▸ **Exercise goal**: The task calls for the count of lines containing "FireProtect" in these records, given as a number with no other words.
▬▬▬
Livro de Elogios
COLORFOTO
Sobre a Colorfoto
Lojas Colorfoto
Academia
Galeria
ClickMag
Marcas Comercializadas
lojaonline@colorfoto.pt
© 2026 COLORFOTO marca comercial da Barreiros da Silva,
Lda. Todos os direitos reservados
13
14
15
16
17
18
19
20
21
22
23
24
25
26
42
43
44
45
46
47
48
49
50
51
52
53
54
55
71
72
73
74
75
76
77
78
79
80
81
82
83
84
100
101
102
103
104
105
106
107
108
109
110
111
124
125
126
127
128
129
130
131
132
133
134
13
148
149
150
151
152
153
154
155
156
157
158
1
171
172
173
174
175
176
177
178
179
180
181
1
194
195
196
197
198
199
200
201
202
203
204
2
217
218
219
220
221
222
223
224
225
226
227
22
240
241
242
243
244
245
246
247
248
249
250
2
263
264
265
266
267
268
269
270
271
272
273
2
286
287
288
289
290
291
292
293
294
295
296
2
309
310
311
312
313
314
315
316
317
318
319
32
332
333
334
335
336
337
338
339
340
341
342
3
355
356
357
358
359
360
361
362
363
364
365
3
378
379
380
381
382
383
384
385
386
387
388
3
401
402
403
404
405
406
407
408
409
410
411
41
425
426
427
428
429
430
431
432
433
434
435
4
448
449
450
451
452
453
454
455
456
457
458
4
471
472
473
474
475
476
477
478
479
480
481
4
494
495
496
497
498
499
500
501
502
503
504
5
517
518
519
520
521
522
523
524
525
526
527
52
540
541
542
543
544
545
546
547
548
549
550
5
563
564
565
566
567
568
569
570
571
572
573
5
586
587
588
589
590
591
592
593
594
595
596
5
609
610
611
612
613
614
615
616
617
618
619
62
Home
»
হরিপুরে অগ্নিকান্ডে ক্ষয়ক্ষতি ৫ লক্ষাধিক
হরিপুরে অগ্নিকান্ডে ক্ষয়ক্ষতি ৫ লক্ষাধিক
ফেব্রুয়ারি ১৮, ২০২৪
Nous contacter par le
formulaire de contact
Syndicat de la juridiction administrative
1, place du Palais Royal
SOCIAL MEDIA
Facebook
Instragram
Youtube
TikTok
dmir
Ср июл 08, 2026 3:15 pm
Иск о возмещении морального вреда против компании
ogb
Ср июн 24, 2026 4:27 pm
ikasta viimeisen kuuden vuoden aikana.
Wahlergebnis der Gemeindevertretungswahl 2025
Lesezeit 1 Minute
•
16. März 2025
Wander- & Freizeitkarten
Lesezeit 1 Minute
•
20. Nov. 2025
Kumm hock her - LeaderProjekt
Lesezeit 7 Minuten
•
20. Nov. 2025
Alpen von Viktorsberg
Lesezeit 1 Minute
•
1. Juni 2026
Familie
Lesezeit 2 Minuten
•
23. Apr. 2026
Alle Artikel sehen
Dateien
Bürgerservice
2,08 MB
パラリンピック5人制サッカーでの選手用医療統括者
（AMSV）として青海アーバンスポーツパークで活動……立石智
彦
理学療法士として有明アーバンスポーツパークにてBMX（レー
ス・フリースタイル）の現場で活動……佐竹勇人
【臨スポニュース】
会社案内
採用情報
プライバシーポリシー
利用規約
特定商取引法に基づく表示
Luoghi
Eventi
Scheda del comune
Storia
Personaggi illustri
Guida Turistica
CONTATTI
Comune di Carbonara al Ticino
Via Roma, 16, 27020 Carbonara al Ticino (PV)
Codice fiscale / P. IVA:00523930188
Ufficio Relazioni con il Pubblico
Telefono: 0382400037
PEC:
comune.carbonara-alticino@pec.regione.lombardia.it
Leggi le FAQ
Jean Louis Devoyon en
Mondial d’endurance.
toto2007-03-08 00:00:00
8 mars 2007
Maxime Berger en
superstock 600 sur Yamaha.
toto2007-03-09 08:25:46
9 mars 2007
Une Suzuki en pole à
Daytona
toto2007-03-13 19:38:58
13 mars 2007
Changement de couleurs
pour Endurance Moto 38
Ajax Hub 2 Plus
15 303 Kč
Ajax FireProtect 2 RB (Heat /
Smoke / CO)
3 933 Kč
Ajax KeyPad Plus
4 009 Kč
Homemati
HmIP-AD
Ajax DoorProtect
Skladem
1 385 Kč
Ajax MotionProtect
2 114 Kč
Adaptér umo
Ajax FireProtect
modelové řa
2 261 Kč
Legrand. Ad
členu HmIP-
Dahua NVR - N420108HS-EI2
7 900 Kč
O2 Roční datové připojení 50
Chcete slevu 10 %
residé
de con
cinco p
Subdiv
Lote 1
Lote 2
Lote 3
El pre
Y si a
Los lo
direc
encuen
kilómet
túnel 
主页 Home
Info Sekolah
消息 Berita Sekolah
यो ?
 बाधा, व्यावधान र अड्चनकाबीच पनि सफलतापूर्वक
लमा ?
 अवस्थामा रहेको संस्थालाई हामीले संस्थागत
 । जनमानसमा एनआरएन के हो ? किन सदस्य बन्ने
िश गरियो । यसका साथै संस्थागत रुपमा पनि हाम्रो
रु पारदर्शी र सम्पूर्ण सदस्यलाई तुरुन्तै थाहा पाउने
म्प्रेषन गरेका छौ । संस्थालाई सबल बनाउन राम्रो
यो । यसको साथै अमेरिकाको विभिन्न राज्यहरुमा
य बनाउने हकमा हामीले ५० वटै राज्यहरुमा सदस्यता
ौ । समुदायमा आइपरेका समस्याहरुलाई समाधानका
▬▬▬
▸ **Task solution**: 2